In terms of data preparation, trip is strict about a sensible sequence of times and will prevent you from creating an object if the data have duplicates, are out of order, etc. There is an example of reading data from a text file in ?trip, and a very simple example with (really) dummy data is:
library(trip)
d <- data.frame(x = 1:10, y = rnorm(10), tms = Sys.time() + 1:10, id = gl(1, 5))
coordinates(d) <- ~x+y
tr <- trip(d, c("tms", "id"))
g <- tripGrid(tr)
pt <- coordinates(g)[which.max(g$z), ]
image(g, col = c("transparent", heat.colors(16)))
lines(tr, col = "black")
points(pt[1], pt[2], pch = "+", cex = 2)
That dummy track has no overlapping regions, but it shows that finding the max point in "time spent" is simple enough.
How about using the location that minimises the sum squared distance to all the events?

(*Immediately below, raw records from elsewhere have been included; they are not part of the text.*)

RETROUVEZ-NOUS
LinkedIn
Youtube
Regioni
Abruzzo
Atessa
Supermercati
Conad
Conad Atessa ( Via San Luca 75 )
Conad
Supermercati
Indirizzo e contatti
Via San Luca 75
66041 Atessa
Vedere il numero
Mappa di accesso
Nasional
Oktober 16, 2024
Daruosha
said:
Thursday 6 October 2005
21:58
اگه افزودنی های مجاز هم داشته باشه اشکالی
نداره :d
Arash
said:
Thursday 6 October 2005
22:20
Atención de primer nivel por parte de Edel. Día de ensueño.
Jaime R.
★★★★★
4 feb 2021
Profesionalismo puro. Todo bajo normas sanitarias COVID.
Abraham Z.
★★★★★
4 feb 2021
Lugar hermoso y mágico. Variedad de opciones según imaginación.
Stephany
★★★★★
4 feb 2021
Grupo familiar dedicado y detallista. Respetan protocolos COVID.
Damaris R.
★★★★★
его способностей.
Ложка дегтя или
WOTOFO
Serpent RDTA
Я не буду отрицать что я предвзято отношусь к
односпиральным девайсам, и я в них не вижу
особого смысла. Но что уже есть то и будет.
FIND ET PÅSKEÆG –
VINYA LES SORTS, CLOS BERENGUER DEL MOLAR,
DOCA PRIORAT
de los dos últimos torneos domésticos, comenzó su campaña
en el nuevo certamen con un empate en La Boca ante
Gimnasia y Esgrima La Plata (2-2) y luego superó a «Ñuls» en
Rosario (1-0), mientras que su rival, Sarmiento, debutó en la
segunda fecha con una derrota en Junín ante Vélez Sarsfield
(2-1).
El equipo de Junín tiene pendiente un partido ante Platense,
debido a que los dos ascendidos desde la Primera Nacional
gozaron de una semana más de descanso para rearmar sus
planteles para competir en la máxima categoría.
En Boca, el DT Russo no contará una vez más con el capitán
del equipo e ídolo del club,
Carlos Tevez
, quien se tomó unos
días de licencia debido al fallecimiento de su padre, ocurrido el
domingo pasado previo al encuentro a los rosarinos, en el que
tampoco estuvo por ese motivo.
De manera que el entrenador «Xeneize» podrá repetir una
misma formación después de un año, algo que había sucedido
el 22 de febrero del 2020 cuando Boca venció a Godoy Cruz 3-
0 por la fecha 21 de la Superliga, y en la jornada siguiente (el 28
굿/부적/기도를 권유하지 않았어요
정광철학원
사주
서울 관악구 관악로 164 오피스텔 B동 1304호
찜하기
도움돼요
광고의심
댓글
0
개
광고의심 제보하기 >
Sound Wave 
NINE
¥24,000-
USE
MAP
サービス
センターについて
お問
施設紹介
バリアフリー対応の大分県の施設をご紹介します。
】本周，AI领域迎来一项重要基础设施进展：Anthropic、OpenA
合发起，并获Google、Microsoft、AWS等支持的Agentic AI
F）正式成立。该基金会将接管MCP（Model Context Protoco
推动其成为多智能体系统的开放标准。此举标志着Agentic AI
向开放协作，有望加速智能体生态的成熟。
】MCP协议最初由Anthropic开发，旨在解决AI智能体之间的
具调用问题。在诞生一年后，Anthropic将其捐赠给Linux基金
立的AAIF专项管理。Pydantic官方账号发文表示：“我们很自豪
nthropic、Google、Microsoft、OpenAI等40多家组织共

This might be close to the supremum of any kernel smoothing if my brain is working right.
If your data comprises two clusters (home and work) then I think the location will be in the biggest cluster rather than between them. Its not the same as the simple mean of the x and y coordinates.
For an uncertainty on that, jitter your data by whatever your positional uncertainty is (would be great if you had that value from the GPS, otherwise guess - 50 metres?) and recompute. Do that 100 times, do a kernel smoothing of those locations and find the 95% contour.
Not rigorous, and I need to experiment with this minimum distance/kernel supremum thing...
In response to spacedman - I am pretty sure least squares won't work. Least squares is best known for bowing to the demands of outliers, without much weighting to things that are "nearby". This is the opposite of what is desired.
The bisquare estimator would probably work better, in my opinion - but I have never used it. I think it also requires some tuning.
It's more or less like a least squares estimator for a certain distance from 0, and then the weighting is constant beyond that. So once a point becomes an outlier, it's penalty is constant. We don't want outliers to weigh more and more and more as we move away from them, we would rather weigh them constant, and let the optimization focus on better fitting the things in the vicinity of the cluster.